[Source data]
○ ○ ○ ○ ○ ○ ○

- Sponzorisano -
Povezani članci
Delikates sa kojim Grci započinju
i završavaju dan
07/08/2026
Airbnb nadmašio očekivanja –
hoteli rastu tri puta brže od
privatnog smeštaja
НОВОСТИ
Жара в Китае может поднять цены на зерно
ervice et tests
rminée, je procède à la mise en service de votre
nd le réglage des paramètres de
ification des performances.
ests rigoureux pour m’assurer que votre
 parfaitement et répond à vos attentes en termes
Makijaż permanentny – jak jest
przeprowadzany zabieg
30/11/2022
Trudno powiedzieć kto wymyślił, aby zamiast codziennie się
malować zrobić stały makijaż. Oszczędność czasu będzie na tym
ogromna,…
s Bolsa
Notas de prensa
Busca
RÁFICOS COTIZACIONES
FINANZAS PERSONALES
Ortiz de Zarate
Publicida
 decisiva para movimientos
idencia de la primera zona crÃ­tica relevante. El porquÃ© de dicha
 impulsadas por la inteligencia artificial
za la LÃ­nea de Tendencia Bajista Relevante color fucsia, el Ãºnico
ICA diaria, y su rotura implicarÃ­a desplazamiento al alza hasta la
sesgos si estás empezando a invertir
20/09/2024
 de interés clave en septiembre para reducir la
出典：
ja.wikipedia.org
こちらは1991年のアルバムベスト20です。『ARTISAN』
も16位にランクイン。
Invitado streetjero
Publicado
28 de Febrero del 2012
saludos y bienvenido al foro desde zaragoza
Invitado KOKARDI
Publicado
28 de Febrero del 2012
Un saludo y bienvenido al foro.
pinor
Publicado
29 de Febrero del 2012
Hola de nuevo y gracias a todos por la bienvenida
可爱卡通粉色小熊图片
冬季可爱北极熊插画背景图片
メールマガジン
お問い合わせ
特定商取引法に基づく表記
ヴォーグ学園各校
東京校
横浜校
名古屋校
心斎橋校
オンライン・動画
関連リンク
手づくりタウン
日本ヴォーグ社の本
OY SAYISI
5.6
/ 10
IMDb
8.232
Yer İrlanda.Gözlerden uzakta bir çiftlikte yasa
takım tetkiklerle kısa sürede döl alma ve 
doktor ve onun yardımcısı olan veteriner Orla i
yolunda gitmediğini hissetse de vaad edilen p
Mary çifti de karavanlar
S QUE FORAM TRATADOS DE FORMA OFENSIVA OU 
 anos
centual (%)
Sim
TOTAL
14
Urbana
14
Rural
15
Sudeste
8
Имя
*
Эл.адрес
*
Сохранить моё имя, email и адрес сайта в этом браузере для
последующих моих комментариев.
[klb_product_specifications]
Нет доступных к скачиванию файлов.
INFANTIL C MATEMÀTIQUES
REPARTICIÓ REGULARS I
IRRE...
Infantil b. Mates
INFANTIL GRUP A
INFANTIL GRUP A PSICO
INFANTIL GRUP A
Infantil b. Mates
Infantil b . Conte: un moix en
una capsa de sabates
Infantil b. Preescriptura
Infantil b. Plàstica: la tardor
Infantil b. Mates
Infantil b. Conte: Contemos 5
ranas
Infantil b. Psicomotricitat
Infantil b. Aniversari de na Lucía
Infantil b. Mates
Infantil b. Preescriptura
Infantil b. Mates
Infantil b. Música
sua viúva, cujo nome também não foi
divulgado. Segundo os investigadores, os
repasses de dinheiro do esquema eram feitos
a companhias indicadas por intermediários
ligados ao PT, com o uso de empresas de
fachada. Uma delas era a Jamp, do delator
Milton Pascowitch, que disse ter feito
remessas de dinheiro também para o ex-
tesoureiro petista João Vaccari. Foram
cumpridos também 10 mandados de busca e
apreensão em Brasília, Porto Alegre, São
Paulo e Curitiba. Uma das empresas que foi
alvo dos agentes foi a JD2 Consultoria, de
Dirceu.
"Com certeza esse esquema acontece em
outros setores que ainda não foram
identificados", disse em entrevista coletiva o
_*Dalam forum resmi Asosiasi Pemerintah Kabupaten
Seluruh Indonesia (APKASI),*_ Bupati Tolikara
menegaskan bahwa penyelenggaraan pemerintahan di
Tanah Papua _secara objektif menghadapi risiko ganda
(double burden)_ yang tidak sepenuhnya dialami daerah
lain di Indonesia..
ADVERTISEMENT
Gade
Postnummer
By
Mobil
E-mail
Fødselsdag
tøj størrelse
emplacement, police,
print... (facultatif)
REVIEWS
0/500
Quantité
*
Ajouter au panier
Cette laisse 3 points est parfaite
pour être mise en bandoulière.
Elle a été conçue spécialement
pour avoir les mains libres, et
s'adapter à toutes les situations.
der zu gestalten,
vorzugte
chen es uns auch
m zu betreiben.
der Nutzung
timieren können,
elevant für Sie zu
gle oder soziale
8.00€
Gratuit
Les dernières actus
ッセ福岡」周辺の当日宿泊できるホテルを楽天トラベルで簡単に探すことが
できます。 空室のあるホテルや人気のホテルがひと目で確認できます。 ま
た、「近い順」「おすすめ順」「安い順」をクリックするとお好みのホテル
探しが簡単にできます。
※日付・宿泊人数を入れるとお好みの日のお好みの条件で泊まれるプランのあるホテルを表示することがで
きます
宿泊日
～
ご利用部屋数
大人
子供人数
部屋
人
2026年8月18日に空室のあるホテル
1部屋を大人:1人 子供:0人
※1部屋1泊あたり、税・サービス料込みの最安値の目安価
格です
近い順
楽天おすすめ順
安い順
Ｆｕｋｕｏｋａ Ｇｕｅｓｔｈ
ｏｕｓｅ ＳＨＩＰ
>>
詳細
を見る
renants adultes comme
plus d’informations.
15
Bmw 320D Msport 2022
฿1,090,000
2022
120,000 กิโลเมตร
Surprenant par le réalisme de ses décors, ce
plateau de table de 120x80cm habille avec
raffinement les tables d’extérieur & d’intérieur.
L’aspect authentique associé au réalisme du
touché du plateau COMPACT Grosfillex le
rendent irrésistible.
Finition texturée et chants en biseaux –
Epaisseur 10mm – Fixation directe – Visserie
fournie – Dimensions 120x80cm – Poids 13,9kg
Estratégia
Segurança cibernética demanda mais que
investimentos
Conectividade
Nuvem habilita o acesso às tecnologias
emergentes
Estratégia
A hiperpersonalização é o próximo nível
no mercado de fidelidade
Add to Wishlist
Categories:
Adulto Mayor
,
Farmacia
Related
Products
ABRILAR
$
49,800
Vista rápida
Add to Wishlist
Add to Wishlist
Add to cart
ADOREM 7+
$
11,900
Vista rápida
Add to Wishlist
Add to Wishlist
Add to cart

○ ○ ○ ○ ○ ○ ○

- [What is being asked]: Retype the records above in full, matching each line exactly.

- [Exercise output]:
- Sponzorisano -
Povezani članci
Delikates sa kojim Grci započinju
i završavaju dan
07/08/2026
Airbnb nadmašio očekivanja –
hoteli rastu tri puta brže od
privatnog smeštaja
НОВОСТИ
Жара в Китае может поднять цены на зерно
ervice et tests
rminée, je procède à la mise en service de votre
nd le réglage des paramètres de
ification des performances.
ests rigoureux pour m’assurer que votre
 parfaitement et répond à vos attentes en termes
Makijaż permanentny – jak jest
przeprowadzany zabieg
30/11/2022
Trudno powiedzieć kto wymyślił, aby zamiast codziennie się
malować zrobić stały makijaż. Oszczędność czasu będzie na tym
ogromna,…
s Bolsa
Notas de prensa
Busca
RÁFICOS COTIZACIONES
FINANZAS PERSONALES
Ortiz de Zarate
Publicida
 decisiva para movimientos
idencia de la primera zona crÃ­tica relevante. El porquÃ© de dicha
 impulsadas por la inteligencia artificial
za la LÃ­nea de Tendencia Bajista Relevante color fucsia, el Ãºnico
ICA diaria, y su rotura implicarÃ­a desplazamiento al alza hasta la
sesgos si estás empezando a invertir
20/09/2024
 de interés clave en septiembre para reducir la
出典：
ja.wikipedia.org
こちらは1991年のアルバムベスト20です。『ARTISAN』
も16位にランクイン。
Invitado streetjero
Publicado
28 de Febrero del 2012
saludos y bienvenido al foro desde zaragoza
Invitado KOKARDI
Publicado
28 de Febrero del 2012
Un saludo y bienvenido al foro.
pinor
Publicado
29 de Febrero del 2012
Hola de nuevo y gracias a todos por la bienvenida
可爱卡通粉色小熊图片
冬季可爱北极熊插画背景图片
メールマガジン
お問い合わせ
特定商取引法に基づく表記
ヴォーグ学園各校
東京校
横浜校
名古屋校
心斎橋校
オンライン・動画
関連リンク
手づくりタウン
日本ヴォーグ社の本
OY SAYISI
5.6
/ 10
IMDb
8.232
Yer İrlanda.Gözlerden uzakta bir çiftlikte yasa
takım tetkiklerle kısa sürede döl alma ve 
doktor ve onun yardımcısı olan veteriner Orla i
yolunda gitmediğini hissetse de vaad edilen p
Mary çifti de karavanlar
S QUE FORAM TRATADOS DE FORMA OFENSIVA OU 
 anos
centual (%)
Sim
TOTAL
14
Urbana
14
Rural
15
Sudeste
8
Имя
*
Эл.адрес
*
Сохранить моё имя, email и адрес сайта в этом браузере для
последующих моих комментариев.
[klb_product_specifications]
Нет доступных к скачиванию файлов.
INFANTIL C MATEMÀTIQUES
REPARTICIÓ REGULARS I
IRRE...
Infantil b. Mates
INFANTIL GRUP A
INFANTIL GRUP A PSICO
INFANTIL GRUP A
Infantil b. Mates
Infantil b . Conte: un moix en
una capsa de sabates
Infantil b. Preescriptura
Infantil b. Plàstica: la tardor
Infantil b. Mates
Infantil b. Conte: Contemos 5
ranas
Infantil b. Psicomotricitat
Infantil b. Aniversari de na Lucía
Infantil b. Mates
Infantil b. Preescriptura
Infantil b. Mates
Infantil b. Música
sua viúva, cujo nome também não foi
divulgado. Segundo os investigadores, os
repasses de dinheiro do esquema eram feitos
a companhias indicadas por intermediários
ligados ao PT, com o uso de empresas de
fachada. Uma delas era a Jamp, do delator
Milton Pascowitch, que disse ter feito
remessas de dinheiro também para o ex-
tesoureiro petista João Vaccari. Foram
cumpridos também 10 mandados de busca e
apreensão em Brasília, Porto Alegre, São
Paulo e Curitiba. Uma das empresas que foi
alvo dos agentes foi a JD2 Consultoria, de
Dirceu.
"Com certeza esse esquema acontece em
outros setores que ainda não foram
identificados", disse em entrevista coletiva o
_*Dalam forum resmi Asosiasi Pemerintah Kabupaten
Seluruh Indonesia (APKASI),*_ Bupati Tolikara
menegaskan bahwa penyelenggaraan pemerintahan di
Tanah Papua _secara objektif menghadapi risiko ganda
(double burden)_ yang tidak sepenuhnya dialami daerah
lain di Indonesia..
ADVERTISEMENT
Gade
Postnummer
By
Mobil
E-mail
Fødselsdag
tøj størrelse
emplacement, police,
print... (facultatif)
REVIEWS
0/500
Quantité
*
Ajouter au panier
Cette laisse 3 points est parfaite
pour être mise en bandoulière.
Elle a été conçue spécialement
pour avoir les mains libres, et
s'adapter à toutes les situations.
der zu gestalten,
vorzugte
chen es uns auch
m zu betreiben.
der Nutzung
timieren können,
elevant für Sie zu
gle oder soziale
8.00€
Gratuit
Les dernières actus
ッセ福岡」周辺の当日宿泊できるホテルを楽天トラベルで簡単に探すことが
できます。 空室のあるホテルや人気のホテルがひと目で確認できます。 ま
た、「近い順」「おすすめ順」「安い順」をクリックするとお好みのホテル
探しが簡単にできます。
※日付・宿泊人数を入れるとお好みの日のお好みの条件で泊まれるプランのあるホテルを表示することがで
きます
宿泊日
～
ご利用部屋数
大人
子供人数
部屋
人
2026年8月18日に空室のあるホテル
1部屋を大人:1人 子供:0人
※1部屋1泊あたり、税・サービス料込みの最安値の目安価
格です
近い順
楽天おすすめ順
安い順
Ｆｕｋｕｏｋａ Ｇｕｅｓｔｈ
ｏｕｓｅ ＳＨＩＰ
>>
詳細
を見る
renants adultes comme
plus d’informations.
15
Bmw 320D Msport 2022
฿1,090,000
2022
120,000 กิโลเมตร
Surprenant par le réalisme de ses décors, ce
plateau de table de 120x80cm habille avec
raffinement les tables d’extérieur & d’intérieur.
L’aspect authentique associé au réalisme du
touché du plateau COMPACT Grosfillex le
rendent irrésistible.
Finition texturée et chants en biseaux –
Epaisseur 10mm – Fixation directe – Visserie
fournie – Dimensions 120x80cm – Poids 13,9kg
Estratégia
Segurança cibernética demanda mais que
investimentos
Conectividade
Nuvem habilita o acesso às tecnologias
emergentes
Estratégia
A hiperpersonalização é o próximo nível
no mercado de fidelidade
Add to Wishlist
Categories:
Adulto Mayor
,
Farmacia
Related
Products
ABRILAR
$
49,800
Vista rápida
Add to Wishlist
Add to Wishlist
Add to cart
ADOREM 7+
$
11,900
Vista rápida
Add to Wishlist
Add to Wishlist
Add to cart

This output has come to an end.